Government-run banks often have negative effects on economies. This factor has not been dealt with because alternatives and viable competitors haven’t been presented until now. Individuals worldwide become protected from the irresponsibility and value exploitation of central banks with the use of digital currency. Notably, third world countries can see immense benefits. Prosperity and economic growth depend on secure banking institutions, and third world countries are hampered from growth by bank inefficacy and failure. Bitcoin provides business sectors and individuals in third world countries secure methods of payment, money safe from hyperinflation and chances for prosperity. Replacing central banks with peer-to-peer decentralized currency systems would ultimately provide societies all across the globe protection from economic tyrants. Bitcoin holds the ultimate possibility of the separation of state and economics.

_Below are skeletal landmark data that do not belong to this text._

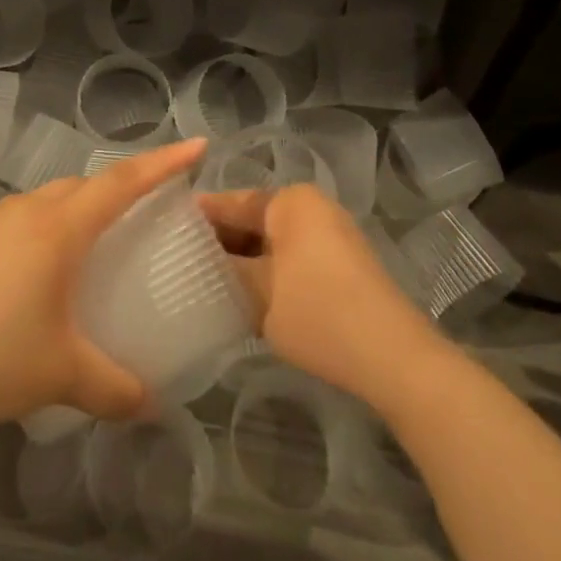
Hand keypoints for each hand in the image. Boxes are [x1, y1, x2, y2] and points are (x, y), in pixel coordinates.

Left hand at [0, 139, 206, 437]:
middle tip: (142, 212)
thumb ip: (111, 387)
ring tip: (86, 252)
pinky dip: (38, 234)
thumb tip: (149, 403)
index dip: (163, 163)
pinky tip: (28, 280)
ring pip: (45, 202)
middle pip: (82, 186)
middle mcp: (25, 211)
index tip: (197, 146)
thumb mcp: (59, 374)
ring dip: (74, 212)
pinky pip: (15, 223)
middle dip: (117, 189)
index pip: (123, 182)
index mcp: (58, 228)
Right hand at [201, 184, 447, 408]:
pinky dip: (269, 270)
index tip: (166, 232)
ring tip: (206, 280)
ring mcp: (331, 234)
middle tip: (181, 261)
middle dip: (221, 241)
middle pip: (253, 218)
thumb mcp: (258, 294)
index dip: (198, 218)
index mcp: (290, 201)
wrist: (394, 358)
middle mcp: (311, 207)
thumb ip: (224, 270)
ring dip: (244, 259)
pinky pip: (293, 256)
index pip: (231, 201)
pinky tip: (245, 294)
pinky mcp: (343, 263)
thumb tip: (198, 260)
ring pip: (272, 240)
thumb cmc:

More than the purchase and trade, the new Bitcoin fanatics are keen on minting themselves. Many invest in hardware equipment like that from popular vendors as CoinMiningDirect or join the community crypto pools. Minting crypto through mining offers additional benefits with fiat currency as the users don’t have to exchange the cash, nor are the equipment any expensive.
By successfully competing with fiat currency and central banks the new crypto-currency Bitcoin creates the best competition and challenge to government-run banking that has yet been seen. Each day fiat currencies decrease in value and governments profit from this while consumers lose. Each day Bitcoin either retains an average level of value or gains in purchasing power. It is up to consumers to ultimately be the judge of which currency to use. Based on comparisons of currency standards alone, Bitcoin leads the race.